The author lists some key points of NumPy that make it appealing in the context of Big Data :
-
Much cleaner than straight Python code
-
Fewer loops required because operations work on arrays
-
Underlying algos have stood the test of time
-
NumPy’s arrays are stored more efficiently than an equivalent data structure in base Python
-
Array I/O is significantly faster
-
Performance improvement scales with the number of elements. Really pays off to use NumPy for large datasets.
-
Large portions of NumPy are written in C. That makes NumPy faster than pure Python.
The book is organized in to 10 chapters in such a manner that it takes a first time NumPy reader systematically over all the major features of NumPy.
Chapter 1 : NumPy Quick Start
The first chapter starts off with a set of screen shots relevant to installing NumPy on Window , Mac and other platforms. The highlight of the chapter is a simple example of summing two vectors and comparing the speed of NumPy code with that of plain vanilla Python code. I ran a single run of “generate two separate million dimensional vector , do some operations, add them” and found that NumPy was 11 times faster than Python code and was 1.5 times faster than using list comprehensions. Instead of relying on this single run, I ran a similar code 1000 times to get some summary statistics of the speed. The code compared the speed of NumPy and List comprehensions with that of plain vanilla Python loop. I found that the speed of NumPy with Python was on an average 14 times faster than plain vanilla Python code and speed of List comprehensions was on an average 2 times faster than plain vanilla Python code. So all in all, NumPy is a clear winner over both simple python loops and list comprehensions.
This chapter also introduced me to iPython. There was some learning curve for me. But once I figured out working with the magic commands, I realized that iPython was fantastic for interactive analysis. There was some inertia in going over iPython but soon I realized that magic commands were indeed magical. I found a few videos on iPython that were helpful in understanding iPython. After a brief encounter with iPython, I stumbled on to a chapter in a book titled,`Python for Unix and Linux System Administration` that goes at length in describing various iPython commands. Now when I look at R programming, I realize that R has a gui but probably needs something similar to iPython. May be it will be just a matter of time that some open source enthusiast will develop iPython equivalent in R. Some of the features of iPython that I find very useful are
- Searching history and executing them
- Repeating specific lines from history and executing them again
- Tabbing feature
- psearch
- bookmarking paths
- Ability to call external scripts.

______

EXPLORE THE MATERIAL:
**a.** Summarize the NumPy review in three sentences.
**b.** Quote the NumPy review, starting at the words "The author lists" and ending after "for large datasets.".
Answer using only the NumPy review.

Keypoint data for each instance:
______

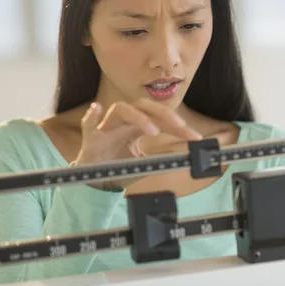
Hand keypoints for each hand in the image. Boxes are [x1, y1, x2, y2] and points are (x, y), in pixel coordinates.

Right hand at [74, 98, 202, 189]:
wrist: (96, 180)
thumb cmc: (120, 166)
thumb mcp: (145, 162)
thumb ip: (161, 155)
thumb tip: (182, 152)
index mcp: (139, 125)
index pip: (161, 119)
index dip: (179, 128)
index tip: (195, 137)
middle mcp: (125, 120)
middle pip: (144, 106)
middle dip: (163, 113)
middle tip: (180, 126)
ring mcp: (107, 125)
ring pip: (121, 109)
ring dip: (138, 117)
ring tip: (153, 131)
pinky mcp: (91, 135)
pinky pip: (88, 122)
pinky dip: (92, 115)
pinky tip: (97, 109)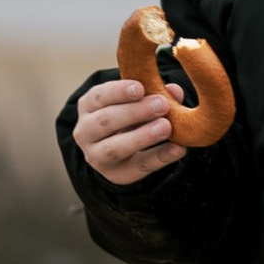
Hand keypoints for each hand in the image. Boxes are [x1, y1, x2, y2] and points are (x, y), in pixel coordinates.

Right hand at [73, 74, 181, 188]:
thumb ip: (154, 94)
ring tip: (166, 127)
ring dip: (142, 136)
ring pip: (115, 148)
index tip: (140, 88)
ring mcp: (97, 156)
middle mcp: (85, 131)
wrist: (118, 152)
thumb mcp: (135, 102)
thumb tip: (174, 91)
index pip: (98, 97)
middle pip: (105, 121)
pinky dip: (161, 157)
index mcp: (88, 106)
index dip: (118, 92)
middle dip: (134, 112)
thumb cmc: (126, 117)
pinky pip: (140, 166)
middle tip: (162, 105)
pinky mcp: (116, 174)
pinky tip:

______

SOLUTIONS TO EACH TASK:
**a.** The review lists NumPy's advantages for Big Data, including cleaner code than plain Python, fewer loops, efficient array storage, faster array I/O, and speed gained from large portions being written in C. The book has 10 chapters that take a first-time reader through NumPy's major features, and its first chapter covers installation and compares the speed of NumPy with that of plain Python. Over 1000 runs, the reviewer found NumPy about 14 times faster than plain Python loops, and the chapter's introduction to iPython showed its magic commands to be very useful for interactive analysis.

**b.**
The author lists some key points of NumPy that make it appealing in the context of Big Data :
-
Much cleaner than straight Python code
-
Fewer loops required because operations work on arrays
-
Underlying algos have stood the test of time
-
NumPy’s arrays are stored more efficiently than an equivalent data structure in base Python
-
Array I/O is significantly faster
-
Performance improvement scales with the number of elements. Really pays off to use NumPy for large datasets.